After getting a taste of Veolia’s intransigence, Gillis and his union began digging into the company’s contract with the city. They discovered that Intelliride and the new pay system resulted in drivers not getting the full pay owed to them.
“I had never really heard of Veolia until last July,” Gillis said. Last November he, along with three other long-time bus drivers, were fired by Veolia after they led a protest the previous month.
At about the same time, Murray’s anti-Veolia campaign was gaining traction. “We discovered recent action in the Boston area by the Palestinian self-determination movement,” Gillis said. “Veolia really brings people together.”
That was the theme of a day-long conference held in San Francisco in February this year. Endorsed by nearly twenty different groups, including trade unions, Food and Water Watch, and Palestine solidarity groups, the conference, “Stop Privatization, Defend Labor, Human Rights and the Environment,” was introduced as “the first time that there’s been a conference tying together the struggle of labor, human rights and the environment with the company Veolia.”
The day reflected the breadth of alliances the BDS campaign has built since its launch in 2005.
At the conference, Omar Barghouti, co-founder of the Palestinian Campaign for the Academic and Cultural Boycott of Israel (PACBI), spoke via Skype from Ramallah in the West Bank.
“Successes against Veolia have been on issues where struggles converge,” he said.

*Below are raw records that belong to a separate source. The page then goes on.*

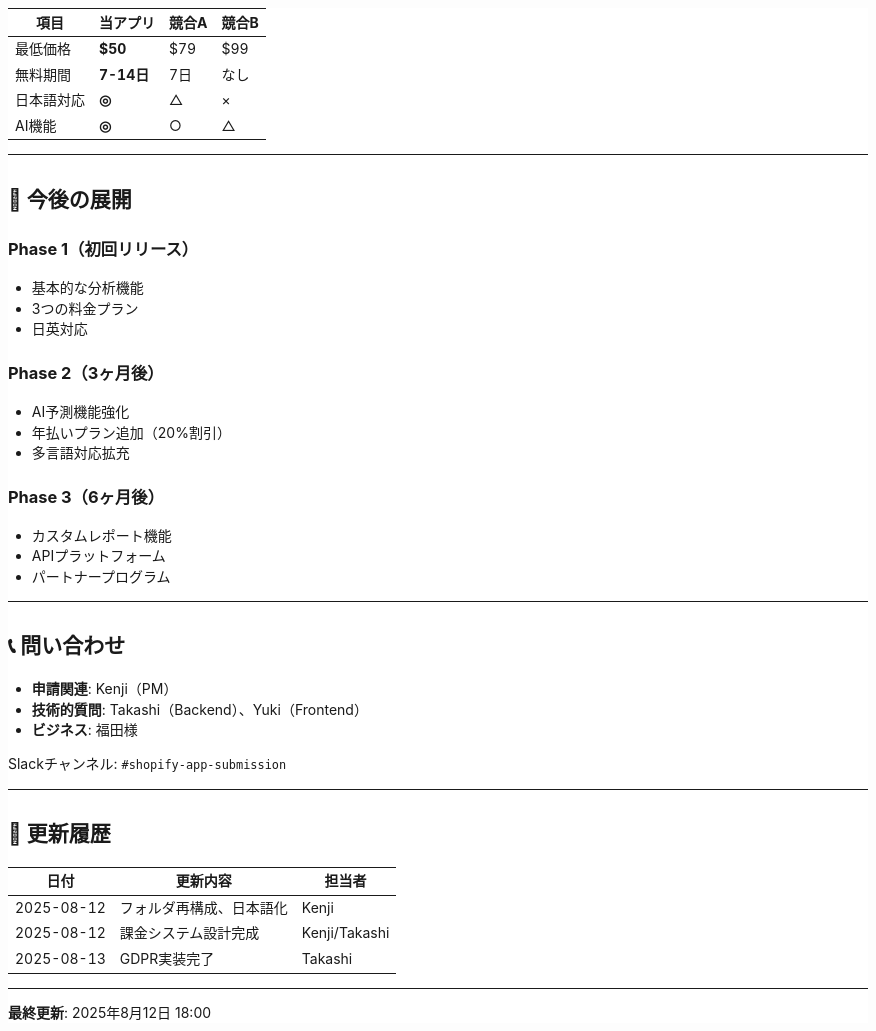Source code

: | 項目 | 当アプリ | 競合A | 競合B |
|------|---------|-------|-------|
| 最低価格 | **$50** | $79 | $99 |
| 無料期間 | **7-14日** | 7日 | なし |
| 日本語対応 | **◎** | △ | × |
| AI機能 | **◎** | ○ | △ |

---

## 🚀 今後の展開

### Phase 1（初回リリース）
- 基本的な分析機能
- 3つの料金プラン
- 日英対応

### Phase 2（3ヶ月後）
- AI予測機能強化
- 年払いプラン追加（20%割引）
- 多言語対応拡充

### Phase 3（6ヶ月後）
- カスタムレポート機能
- APIプラットフォーム
- パートナープログラム

---

## 📞 問い合わせ

- **申請関連**: Kenji（PM）
- **技術的質問**: Takashi（Backend）、Yuki（Frontend）
- **ビジネス**: 福田様

Slackチャンネル: `#shopify-app-submission`

---

## 🔄 更新履歴

| 日付 | 更新内容 | 担当者 |
|------|---------|--------|
| 2025-08-12 | フォルダ再構成、日本語化 | Kenji |
| 2025-08-12 | 課金システム設計完成 | Kenji/Takashi |
| 2025-08-13 | GDPR実装完了 | Takashi |

---

**最終更新**: 2025年8月12日 18:00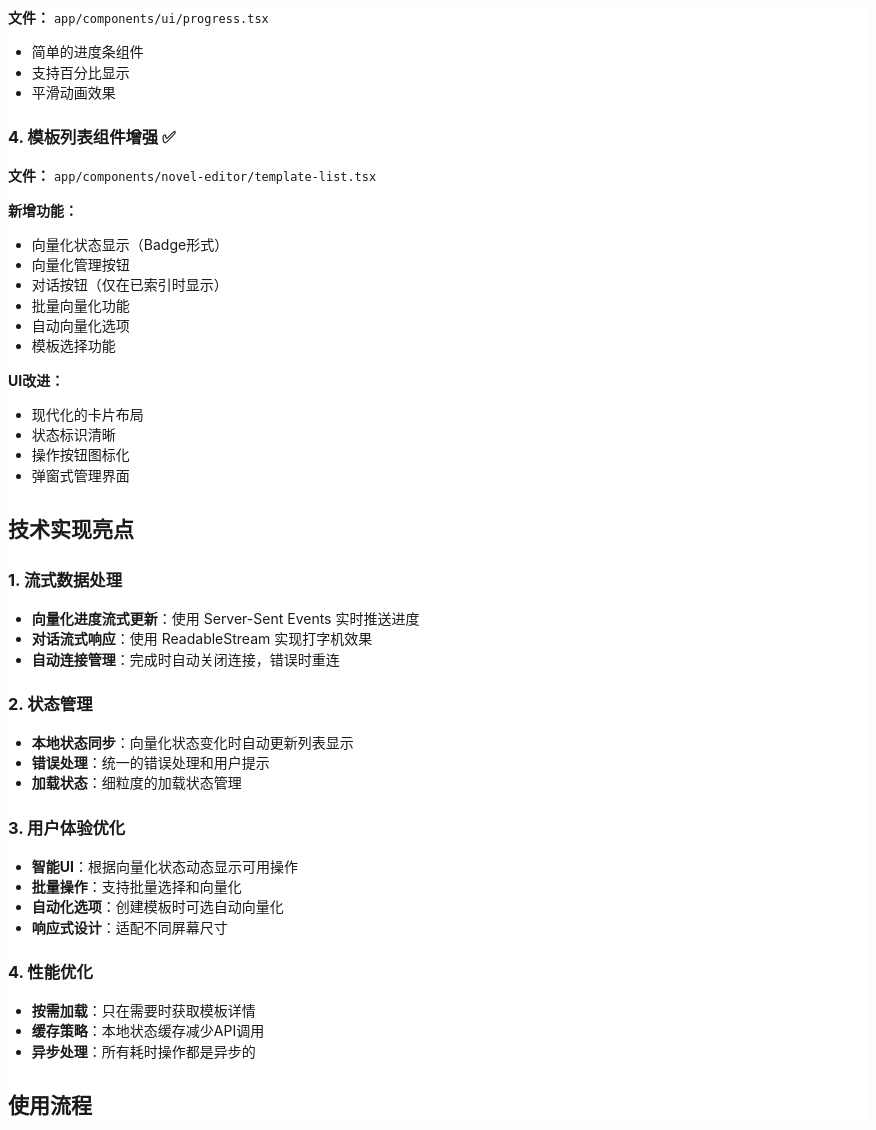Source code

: **文件：** `app/components/ui/progress.tsx`

- 简单的进度条组件
- 支持百分比显示
- 平滑动画效果

### 4. 模板列表组件增强 ✅

**文件：** `app/components/novel-editor/template-list.tsx`

**新增功能：**
- 向量化状态显示（Badge形式）
- 向量化管理按钮
- 对话按钮（仅在已索引时显示）
- 批量向量化功能
- 自动向量化选项
- 模板选择功能

**UI改进：**
- 现代化的卡片布局
- 状态标识清晰
- 操作按钮图标化
- 弹窗式管理界面

## 技术实现亮点

### 1. 流式数据处理

- **向量化进度流式更新**：使用 Server-Sent Events 实时推送进度
- **对话流式响应**：使用 ReadableStream 实现打字机效果
- **自动连接管理**：完成时自动关闭连接，错误时重连

### 2. 状态管理

- **本地状态同步**：向量化状态变化时自动更新列表显示
- **错误处理**：统一的错误处理和用户提示
- **加载状态**：细粒度的加载状态管理

### 3. 用户体验优化

- **智能UI**：根据向量化状态动态显示可用操作
- **批量操作**：支持批量选择和向量化
- **自动化选项**：创建模板时可选自动向量化
- **响应式设计**：适配不同屏幕尺寸

### 4. 性能优化

- **按需加载**：只在需要时获取模板详情
- **缓存策略**：本地状态缓存减少API调用
- **异步处理**：所有耗时操作都是异步的

## 使用流程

Barghouti emphasized the important alliance that the BDS movement has forged with trade unions around the world, beginning in South Africa and growing to include trade unions in Ireland, the United Kingdom, Brazil, France, Italy and Canada.
Barghouti remarked that since the first victory against Veolia in the Basque city of Bilbao in November 2008, successful BDS campaigning has cost the company billions in lost business.
The human rights organization Global Exchange maintains a full list of BDS victories around the world that have cost Veolia a total of $23.97 billion in contracts.
Echoing Gillis’ sentiment, Barghouti told the audience, “It’s not difficult to organize mass anger against Veolia.”
“Proud” to serve apartheid
Indeed, the strength of BDS and coalition-building can be detected in Veolia’s responses.
While Veolia has shown signs of wishing to abandon its contract with the Jerusalem Light Rail — which continues to haunt the company in its ventures in North America and Europe — it has nevertheless adopted an offensive tactic to combat the local alliances forged against it.
In a letter sent to the Boston bus drivers on 25 November 2013 and seen by The Electronic Intifada, Alex Roman, a general manager with Veolia, wrote: “BDS is part of an international movement dedicated to attacking the nation of Israel and anyone … that does business in or with Israel in the disputed territories of Palestine. This group’s goal, according to its international leader, is the ‘euthanization of Israel’ and they have no problem with lies and distorting the truth.”
Roman added: “We are falsely attacked by BDS because a subsidiary of our parent company helps operate a highly popular and successful modern light rail system in the ancient and diverse city of Jerusalem … It’s very popular in the Palestinian Arab neighborhoods it serves and we are proud to be part of operating it.”
The Electronic Intifada reported last year that Alan Moldawer, Veolia Transportation’s executive vice president, sent a very similar statement to the local government in Sonoma County, California, in response to a campaign aimed at ending a Veolia contract to run buses there.
But despite Veolia’s attempts to wedge divides between the multiple groups that hold grievances against the company, the success stories of Murray and Tamari, and the ongoing struggle of transportation workers like Gillis, demonstrate that the global movement to resist Veolia will continue to be powerfully effective when targeting the company on the local level.